Currently, when a tool goes down, the users on wiki notice it and complain on one of the on-wiki venues (VPT, etc). Then someone reads that, knows/finds out who the author is, and pokes them into fixing it. This is cumbersome, unreliable and also slow. Debug information from the original reporter might also be lost.

Requirements

Setup an instance of icinga just for toollabs.

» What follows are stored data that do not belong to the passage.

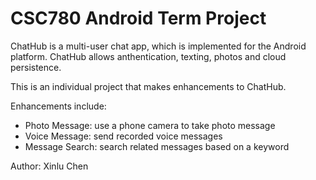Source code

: <h1> CSC780 Android Term Project </h1>

ChatHub is a multi-user chat app, which is implemented for the Android platform. ChatHub allows anthentication, texting, photos and cloud persistence.

This is an individual project that makes enhancements to ChatHub. 

Enhancements include:
<ul>
  <li>Photo Message: use a phone camera to take photo message</li>
  <li>Voice Message: send recorded voice messages</li>
  <li>Message Search: search related messages based on a keyword</li>
</ul>

Author: Xinlu Chen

  1. This will be separate from the current cluster icinga, to prevent each group from spamming the other.
  2. Will be configurable by tool authors in a simple way (plain text files in the home of the tool, perhaps?). Tool authors would not need to learn about icinga config to get basics working
  3. A bunch of common tests for checking status of tools. Should cover 90% of use cases. Ones that I can think of right now are:
    1. Status of Job on SGE
    2. Ping a URL, check if it returns 200
    3. Some form of 'heartbeat' based monitoring. Checking mtime of log files or similar.
  4. Some way of contacting the appropriate tool authors. We already have .forward in tools, so this can probably be reused
  5. Some way for tool authors to acknowledge that they're 'on it', to prevent repeated tool alerts spamming them. This could be as simple as running a command after logging in.
  6. Some way of not spamming every tool author when toollabs itself goes down. Spamming everyone when NFS gets stuck or similar is a bad idea, and there are already alerts for such infrastructure changes that ping the Labs Admins / Ops folks. Only messages that are *actionable* by the tool authors themselves should be sent to them

Solution

I'm rather new to icinga (have just a very basic understanding) and monitoring things in general, so I expect a lot of these details to evolve over time. But a basic solution would be creation of a tools-icinga instance on toollabs, and then perhaps building plugins (or finding them?) for doing the monitoring. Differentiating between 'tool labs is down' vs 'your tool is down' is going to be an important factor as well. This section will be fleshed out more after I read more documentation and talk to people who actually know about icinga.


Infrastructure Checks

Checks for

  1. NFS responsiveness
  2. Apaches responsiveness
  3. SGE responsiveness
  4. Responsiveness / load for each exec node
  5. Redis responsiveness
  6. (When it lands) our uwsgi responsiveness
  7. tools-login and tools-dev availability

These don't trigger any spam for tool authors, but are available in status pages so that when a tool is down, the author knows why.